**TASK STATEMENT**: Every entry below should come back unchanged, except that the pictures are dropped.

**STORED DATA**:
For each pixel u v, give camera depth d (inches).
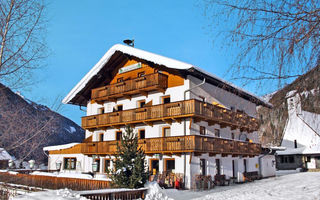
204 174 795.4
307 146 1685.5
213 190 710.5
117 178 509.0
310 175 920.9
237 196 500.1
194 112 724.0
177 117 764.0
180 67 735.1
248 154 965.8
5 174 338.3
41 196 382.6
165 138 767.1
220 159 863.7
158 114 795.4
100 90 991.0
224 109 848.3
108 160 952.3
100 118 968.9
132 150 526.0
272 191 522.3
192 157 746.2
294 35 148.6
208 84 863.1
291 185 605.3
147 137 850.8
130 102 930.1
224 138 846.5
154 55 800.3
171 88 822.5
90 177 673.6
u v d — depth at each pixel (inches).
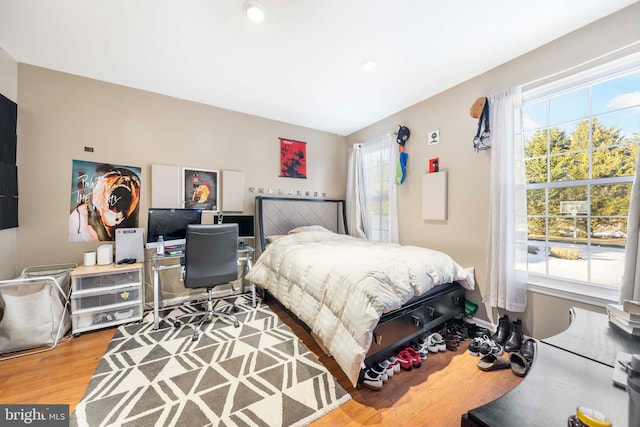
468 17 68.0
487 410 24.5
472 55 85.2
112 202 105.5
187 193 120.9
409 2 62.7
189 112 122.0
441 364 72.5
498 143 88.0
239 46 80.5
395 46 80.4
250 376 65.6
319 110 133.0
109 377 64.7
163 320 99.3
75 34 74.8
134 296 97.2
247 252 124.6
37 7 63.8
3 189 80.8
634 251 59.6
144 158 112.0
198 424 50.7
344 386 62.9
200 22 69.7
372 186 152.6
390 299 62.0
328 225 162.9
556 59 76.9
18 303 76.3
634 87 67.2
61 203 97.1
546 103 83.6
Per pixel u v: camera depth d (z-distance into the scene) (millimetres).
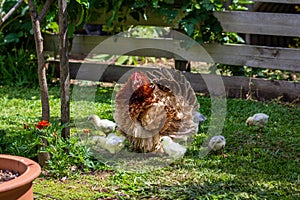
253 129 3988
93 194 2836
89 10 5535
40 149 3154
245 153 3482
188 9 5047
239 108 4633
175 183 2967
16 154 3277
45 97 3242
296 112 4531
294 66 5031
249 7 5781
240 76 5262
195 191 2832
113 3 5387
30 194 2453
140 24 5535
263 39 6496
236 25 5109
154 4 5117
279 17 4961
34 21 3129
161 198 2771
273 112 4520
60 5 3100
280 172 3121
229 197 2740
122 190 2885
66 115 3281
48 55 5961
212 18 5145
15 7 3805
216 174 3098
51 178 3070
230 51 5227
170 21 5184
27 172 2424
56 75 5797
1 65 5660
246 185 2908
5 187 2244
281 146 3615
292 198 2736
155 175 3107
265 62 5133
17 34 5613
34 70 5652
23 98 5016
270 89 5098
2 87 5473
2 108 4641
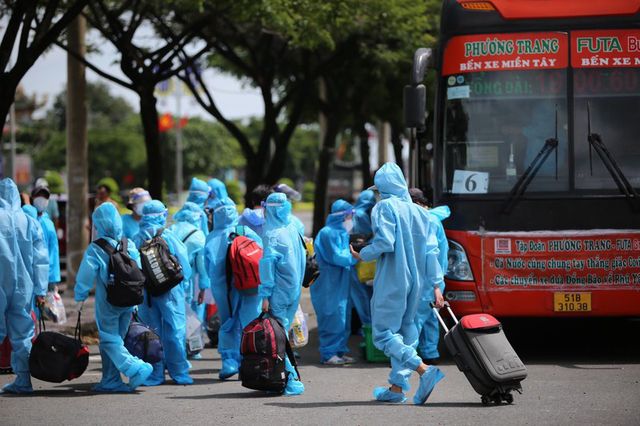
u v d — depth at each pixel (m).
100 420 15.46
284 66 50.62
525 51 21.39
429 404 16.55
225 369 19.88
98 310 18.28
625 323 28.89
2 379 20.39
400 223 16.28
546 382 18.75
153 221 19.58
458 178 21.38
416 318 16.78
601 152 20.98
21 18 25.94
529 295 20.77
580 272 20.67
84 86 37.38
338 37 42.53
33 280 18.39
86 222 37.75
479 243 20.97
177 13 38.09
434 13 44.47
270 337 17.48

**RESPONSE BOX**:
For each pixel u v, give camera depth d (inches).
204 174 795.4
307 146 1685.5
213 190 710.5
117 178 509.0
310 175 920.9
237 196 500.1
194 112 724.0
177 117 764.0
180 67 735.1
248 154 965.8
5 174 338.3
41 196 382.6
165 138 767.1
220 159 863.7
158 114 795.4
100 90 991.0
224 109 848.3
108 160 952.3
100 118 968.9
132 150 526.0
272 191 522.3
192 157 746.2
294 35 148.6
208 84 863.1
291 185 605.3
147 137 850.8
130 102 930.1
224 138 846.5
154 55 800.3
171 88 822.5
90 177 673.6
u v d — depth at each pixel (inches).
468 17 68.0
487 410 24.5
472 55 85.2
112 202 105.5
187 193 120.9
409 2 62.7
189 112 122.0
441 364 72.5
498 143 88.0
239 46 80.5
395 46 80.4
250 376 65.6
319 110 133.0
109 377 64.7
163 320 99.3
75 34 74.8
134 296 97.2
247 252 124.6
37 7 63.8
3 189 80.8
634 251 59.6
144 158 112.0
198 424 50.7
344 386 62.9
200 22 69.7
372 186 152.6
390 299 62.0
328 225 162.9
556 59 76.9
18 303 76.3
634 87 67.2
61 203 97.1
546 103 83.6
Per pixel u v: camera depth d (z-distance into the scene) (millimetres).
253 129 3988
93 194 2836
89 10 5535
40 149 3154
245 153 3482
188 9 5047
239 108 4633
175 183 2967
16 154 3277
45 97 3242
296 112 4531
294 66 5031
249 7 5781
240 76 5262
195 191 2832
113 3 5387
30 194 2453
140 24 5535
263 39 6496
236 25 5109
154 4 5117
279 17 4961
34 21 3129
161 198 2771
273 112 4520
60 5 3100
280 172 3121
229 197 2740
122 190 2885
66 115 3281
48 55 5961
212 18 5145
15 7 3805
216 174 3098
51 178 3070
230 51 5227
170 21 5184
27 172 2424
56 75 5797
1 65 5660
246 185 2908
5 187 2244
281 146 3615
292 198 2736
155 175 3107
265 62 5133
17 34 5613
34 70 5652
23 98 5016
270 89 5098
2 87 5473
2 108 4641
u v d — depth at each pixel (m).
100 420 15.46
284 66 50.62
525 51 21.39
429 404 16.55
225 369 19.88
98 310 18.28
625 323 28.89
2 379 20.39
400 223 16.28
546 382 18.75
153 221 19.58
458 178 21.38
416 318 16.78
601 152 20.98
21 18 25.94
529 295 20.77
580 272 20.67
84 86 37.38
338 37 42.53
33 280 18.39
86 222 37.75
479 243 20.97
177 13 38.09
434 13 44.47
270 337 17.48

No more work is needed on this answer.